### [WHAT NEEDS TO BE DONE]
Put each line of the listing below into a JSON list of strings, one string per line, leaving out any blank lines.

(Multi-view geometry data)

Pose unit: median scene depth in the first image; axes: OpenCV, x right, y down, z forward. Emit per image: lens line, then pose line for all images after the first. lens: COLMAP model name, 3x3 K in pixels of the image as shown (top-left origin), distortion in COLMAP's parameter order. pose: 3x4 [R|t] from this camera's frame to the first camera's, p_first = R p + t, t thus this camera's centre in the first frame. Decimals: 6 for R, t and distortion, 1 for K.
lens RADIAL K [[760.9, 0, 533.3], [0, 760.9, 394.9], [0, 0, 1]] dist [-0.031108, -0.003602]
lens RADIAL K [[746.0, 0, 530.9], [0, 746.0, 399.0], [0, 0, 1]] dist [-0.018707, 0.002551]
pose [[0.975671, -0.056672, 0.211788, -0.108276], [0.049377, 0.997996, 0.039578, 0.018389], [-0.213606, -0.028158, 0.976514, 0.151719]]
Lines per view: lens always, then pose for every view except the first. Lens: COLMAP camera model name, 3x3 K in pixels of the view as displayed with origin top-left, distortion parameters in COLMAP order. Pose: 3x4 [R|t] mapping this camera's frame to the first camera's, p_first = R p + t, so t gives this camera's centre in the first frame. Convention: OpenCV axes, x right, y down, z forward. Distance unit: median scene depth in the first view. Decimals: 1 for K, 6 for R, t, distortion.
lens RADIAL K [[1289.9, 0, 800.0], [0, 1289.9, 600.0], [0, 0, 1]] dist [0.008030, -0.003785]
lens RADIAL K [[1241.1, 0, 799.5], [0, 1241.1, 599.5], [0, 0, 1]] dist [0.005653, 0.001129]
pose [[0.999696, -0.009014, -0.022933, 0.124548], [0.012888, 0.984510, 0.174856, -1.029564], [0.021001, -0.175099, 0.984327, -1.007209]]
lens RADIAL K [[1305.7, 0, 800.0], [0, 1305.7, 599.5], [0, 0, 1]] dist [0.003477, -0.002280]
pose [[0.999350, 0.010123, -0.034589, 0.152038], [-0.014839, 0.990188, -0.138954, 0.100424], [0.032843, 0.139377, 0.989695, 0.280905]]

### [SOLUTION TO THE EXERCISE]
[
  "Pose unit: median scene depth in the first image; axes: OpenCV, x right, y down, z forward. Emit per image: lens line, then pose line for all images after the first. lens: COLMAP model name, 3x3 K in pixels of the image as shown (top-left origin), distortion in COLMAP's parameter order. pose: 3x4 [R|t] from this camera's frame to the first camera's, p_first = R p + t, t thus this camera's centre in the first frame. Decimals: 6 for R, t and distortion, 1 for K.",
  "lens RADIAL K [[760.9, 0, 533.3], [0, 760.9, 394.9], [0, 0, 1]] dist [-0.031108, -0.003602]",
  "lens RADIAL K [[746.0, 0, 530.9], [0, 746.0, 399.0], [0, 0, 1]] dist [-0.018707, 0.002551]",
  "pose [[0.975671, -0.056672, 0.211788, -0.108276], [0.049377, 0.997996, 0.039578, 0.018389], [-0.213606, -0.028158, 0.976514, 0.151719]]",
  "Lines per view: lens always, then pose for every view except the first. Lens: COLMAP camera model name, 3x3 K in pixels of the view as displayed with origin top-left, distortion parameters in COLMAP order. Pose: 3x4 [R|t] mapping this camera's frame to the first camera's, p_first = R p + t, so t gives this camera's centre in the first frame. Convention: OpenCV axes, x right, y down, z forward. Distance unit: median scene depth in the first view. Decimals: 1 for K, 6 for R, t, distortion.",
  "lens RADIAL K [[1289.9, 0, 800.0], [0, 1289.9, 600.0], [0, 0, 1]] dist [0.008030, -0.003785]",
  "lens RADIAL K [[1241.1, 0, 799.5], [0, 1241.1, 599.5], [0, 0, 1]] dist [0.005653, 0.001129]",
  "pose [[0.999696, -0.009014, -0.022933, 0.124548], [0.012888, 0.984510, 0.174856, -1.029564], [0.021001, -0.175099, 0.984327, -1.007209]]",
  "lens RADIAL K [[1305.7, 0, 800.0], [0, 1305.7, 599.5], [0, 0, 1]] dist [0.003477, -0.002280]",
  "pose [[0.999350, 0.010123, -0.034589, 0.152038], [-0.014839, 0.990188, -0.138954, 0.100424], [0.032843, 0.139377, 0.989695, 0.280905]]"
]